***** Given passage *****

Metamath Proof Explorer


Theorem pellfundval

Description: Value of the fundamental solution of a Pell equation. (Contributed by Stefan O'Rear, 18-Sep-2014) (Revised by AV, 17-Sep-2020)

Ref Expression
Assertion pellfundval ( 𝐷 ∈ ( ℕ ∖ ◻NN ) → ( PellFund ‘ 𝐷 ) = inf ( { 𝑥 ∈ ( Pell14QR ‘ 𝐷 ) ∣ 1 < 𝑥 } , ℝ , < ) )

Proof

Step Hyp Ref Expression
1 fveq2 ( 𝑎 = 𝐷 → ( Pell14QR ‘ 𝑎 ) = ( Pell14QR ‘ 𝐷 ) )
2 rabeq ( ( Pell14QR ‘ 𝑎 ) = ( Pell14QR ‘ 𝐷 ) → { 𝑥 ∈ ( Pell14QR ‘ 𝑎 ) ∣ 1 < 𝑥 } = { 𝑥 ∈ ( Pell14QR ‘ 𝐷 ) ∣ 1 < 𝑥 } )
3 1 2 syl ( 𝑎 = 𝐷 → { 𝑥 ∈ ( Pell14QR ‘ 𝑎 ) ∣ 1 < 𝑥 } = { 𝑥 ∈ ( Pell14QR ‘ 𝐷 ) ∣ 1 < 𝑥 } )

***** Given records *****

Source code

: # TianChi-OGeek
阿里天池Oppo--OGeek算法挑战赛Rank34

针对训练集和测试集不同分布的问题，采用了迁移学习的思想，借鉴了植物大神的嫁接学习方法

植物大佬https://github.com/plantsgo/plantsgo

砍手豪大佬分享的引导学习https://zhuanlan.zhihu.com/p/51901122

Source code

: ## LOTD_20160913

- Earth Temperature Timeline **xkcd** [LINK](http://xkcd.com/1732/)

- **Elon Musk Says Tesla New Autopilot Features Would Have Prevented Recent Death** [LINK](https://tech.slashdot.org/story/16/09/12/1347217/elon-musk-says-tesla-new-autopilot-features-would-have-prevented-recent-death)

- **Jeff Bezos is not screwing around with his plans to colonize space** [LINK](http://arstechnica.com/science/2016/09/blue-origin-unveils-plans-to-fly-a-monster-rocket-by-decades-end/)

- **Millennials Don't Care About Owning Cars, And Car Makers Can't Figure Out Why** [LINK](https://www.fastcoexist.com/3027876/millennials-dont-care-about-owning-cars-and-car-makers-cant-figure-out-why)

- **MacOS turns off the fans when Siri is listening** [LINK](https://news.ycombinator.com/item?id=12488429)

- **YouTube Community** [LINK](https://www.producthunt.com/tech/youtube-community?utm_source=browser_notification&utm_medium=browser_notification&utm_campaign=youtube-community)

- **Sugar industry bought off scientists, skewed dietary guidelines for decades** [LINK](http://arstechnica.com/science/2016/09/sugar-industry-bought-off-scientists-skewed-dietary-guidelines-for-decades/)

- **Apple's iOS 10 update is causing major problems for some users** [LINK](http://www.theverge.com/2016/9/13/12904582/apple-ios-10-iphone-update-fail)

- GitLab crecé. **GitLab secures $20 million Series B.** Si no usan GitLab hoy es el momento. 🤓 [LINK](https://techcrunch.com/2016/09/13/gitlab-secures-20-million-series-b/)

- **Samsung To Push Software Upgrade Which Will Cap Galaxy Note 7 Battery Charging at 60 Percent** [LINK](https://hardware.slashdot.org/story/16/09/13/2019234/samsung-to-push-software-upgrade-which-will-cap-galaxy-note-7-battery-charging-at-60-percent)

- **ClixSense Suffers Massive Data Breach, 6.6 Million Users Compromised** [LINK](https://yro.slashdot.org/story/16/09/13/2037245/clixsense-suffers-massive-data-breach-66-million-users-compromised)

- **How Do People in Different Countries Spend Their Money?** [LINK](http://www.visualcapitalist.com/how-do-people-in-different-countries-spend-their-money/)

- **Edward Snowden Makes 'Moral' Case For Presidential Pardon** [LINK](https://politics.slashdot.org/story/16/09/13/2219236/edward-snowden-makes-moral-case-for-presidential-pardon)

*****

Write what comes next in the Metamath proof page for pellfundval, starting after its last step.

4 3 infeq1d ( 𝑎 = 𝐷 → inf ( { 𝑥 ∈ ( Pell14QR ‘ 𝑎 ) ∣ 1 < 𝑥 } , ℝ , < ) = inf ( { 𝑥 ∈ ( Pell14QR ‘ 𝐷 ) ∣ 1 < 𝑥 } , ℝ , < ) )
5 df-pellfund PellFund = ( 𝑎 ∈ ( ℕ ∖ ◻NN ) ↦ inf ( { 𝑥 ∈ ( Pell14QR ‘ 𝑎 ) ∣ 1 < 𝑥 } , ℝ , < ) )
6 ltso < Or ℝ
7 6 infex inf ( { 𝑥 ∈ ( Pell14QR ‘ 𝐷 ) ∣ 1 < 𝑥 } , ℝ , < ) ∈ V
8 4 5 7 fvmpt ( 𝐷 ∈ ( ℕ ∖ ◻NN ) → ( PellFund ‘ 𝐷 ) = inf ( { 𝑥 ∈ ( Pell14QR ‘ 𝐷 ) ∣ 1 < 𝑥 } , ℝ , < ) )